Я мечтаю сегодня, мечтал вчера, позавчера (смех) вот о чем.

Я бы хотел быть членом какой-то постоянной писательской бригады, не группки, и не группочки, и не артели, а специальной зарегистрированной у вас писательской бригады, бригады им. Горького. Я мечтаю о том, чтобы в этой бригаде было 10-15-20 человек. Кто? Прежде всего те, кто захотел бы подчинить свой интерес, свою славу, свою известность бригаде. Пускай бригада имеет славу, я свою славу уступаю.

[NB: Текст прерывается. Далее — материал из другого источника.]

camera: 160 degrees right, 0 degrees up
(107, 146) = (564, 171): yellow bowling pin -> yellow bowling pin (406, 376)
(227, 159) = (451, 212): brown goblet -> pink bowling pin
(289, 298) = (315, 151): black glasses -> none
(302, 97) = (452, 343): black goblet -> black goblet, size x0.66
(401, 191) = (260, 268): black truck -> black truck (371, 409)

Я бы хотел, чтобы все мои произведения и произведения моих товарищей по бригаде так бы и печатались: «Бригада имени Горького», и потом маленькими буквами: «Макаренко». Пусть бригада выступает перед союзом, пусть она отвечает за работу каждого члена.

На что я надеюсь? Я надеюсь, что в работе такой бригады, не случайной группки или группочки, не при случайном сочетании людей, а в настоящей писательской бригаде мы сможем не только помогать друг другу в порядке какой-то благотворительной помощи, а мы сможем работать организованно: просматривать темы, просматривать наши возможности, мы сможем помогать друг другу своевременной и правильной критикой. Мы сможем помогать друг другу и в том, в чем теперь особенно затрудняемся, – пойти поговорить в Союз писателей. Мы сможем иметь какое-то общественное лицо, мы сможем иметь и более совершенное качество, чем имеем сейчас, работая в одиночку, а самое главное – мы избавимся наконец от нашей одинокой гордости и от нашей одинокой тоски (аплодисменты), потому что то чванство, та спесь, о которых здесь говорилось, – это особая форма одиночества. Это не спесь коллективиста – это спесь человека, который в своей уединенной работе не знает, что ему о себе думать.

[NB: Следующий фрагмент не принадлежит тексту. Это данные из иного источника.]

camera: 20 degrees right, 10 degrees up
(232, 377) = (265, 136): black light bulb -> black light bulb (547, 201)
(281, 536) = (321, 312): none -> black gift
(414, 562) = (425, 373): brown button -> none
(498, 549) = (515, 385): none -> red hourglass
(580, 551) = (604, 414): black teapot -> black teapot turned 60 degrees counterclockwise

Второе, что я считаю необходимым, – это не хвастать творческим характером нашей работы. Теперь не только мы творим, теперь каждый стахановец – творец, каждая стахановская бригада – творческая бригада.

А раз так, нам нужно скромно и законно посмотреть на наше производство, прямо нужно говорить – наше литературное производство. Наше руководство должно организовать это производство. Уже в ваших речах я слышал эти производственные нотки. Ведь что такое вопрос о том, кто бракует произведение – редактор или Союз писателей? Ведь это вопрос о техническом контроле, и не больше. Так и нужно нам ставить вопрос. Нам нужен хороший производственно-технический контроль: брак – долой, условный брак – переделывать, хорошую продукцию – печатать.

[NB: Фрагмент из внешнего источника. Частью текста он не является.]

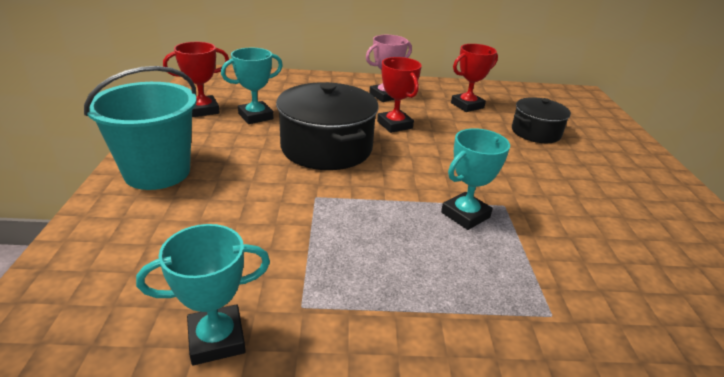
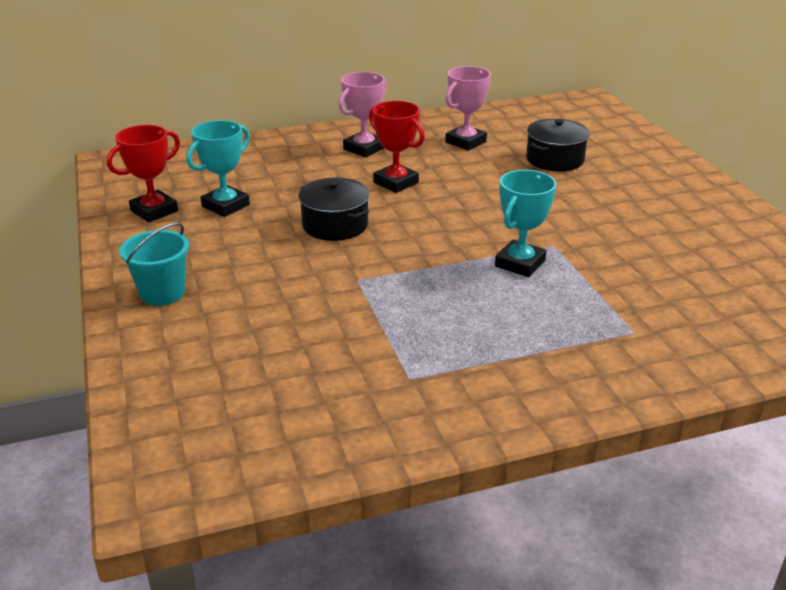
camera: 15 degrees left, 0 degrees up
(157, 172) = (162, 293): turquoise bucket -> turquoise bucket, size x0.58
(216, 339) = (350, 421): turquoise trophy -> none
(326, 147) = (335, 225): black pot -> black pot, size x0.60
(467, 105) = (465, 142): red trophy -> pink trophy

У нас нет учета. Мы рассчитываем на то, что все наши нужды, все наши достоинства и недостатки отражаются в душе т. Ставского. Но может ли все отразиться в одной душе? Конечно нет. Нам нужен настоящий, специальный, прекрасно организованный учет нашей работы, наших недостатков, наших тем, наших ошибок. Это, конечно, не бухгалтерский учет. На таком учете должны работать хорошие писательские кадры. Такой настоящий учет, такой совершенный учет по последнему слову техники должен быть в президиуме правления, чтобы т. Ставский, т. Фадеев или кто-нибудь другой мог в любой момент иметь точную фотографию на данный момент каждого писателя, не только его произведения, но и всей личности.

Третье, что я считаю необходимым: нам нужен центр. Очень возможно, что полезно иметь самостоятельное московское отделение, но это будет полезно только в том случае, если у нас будут не фанерные коридоры, а настоящий центр писательской общественности. К сожалению, Дом советских писателей не является у нас таким центром. Туда ходят больше дети, чем писатели, и там больше служебных кабинетов, чем таких мест, в которых имелось бы основание сойтись и поговорить. Организовать этот центр, организовать его так, чтобы писательские личности и писательские бригады, которые, надеюсь, у нас будут созданы – если не в формальном порядке, то в самотечном порядке, – могли там находить ту атмосферу, в которой можно работать. Без такого настоящего материального центра, организованного так, как я сказал, у нас никакого особенного коллективизма быть не может. (Аплодисменты).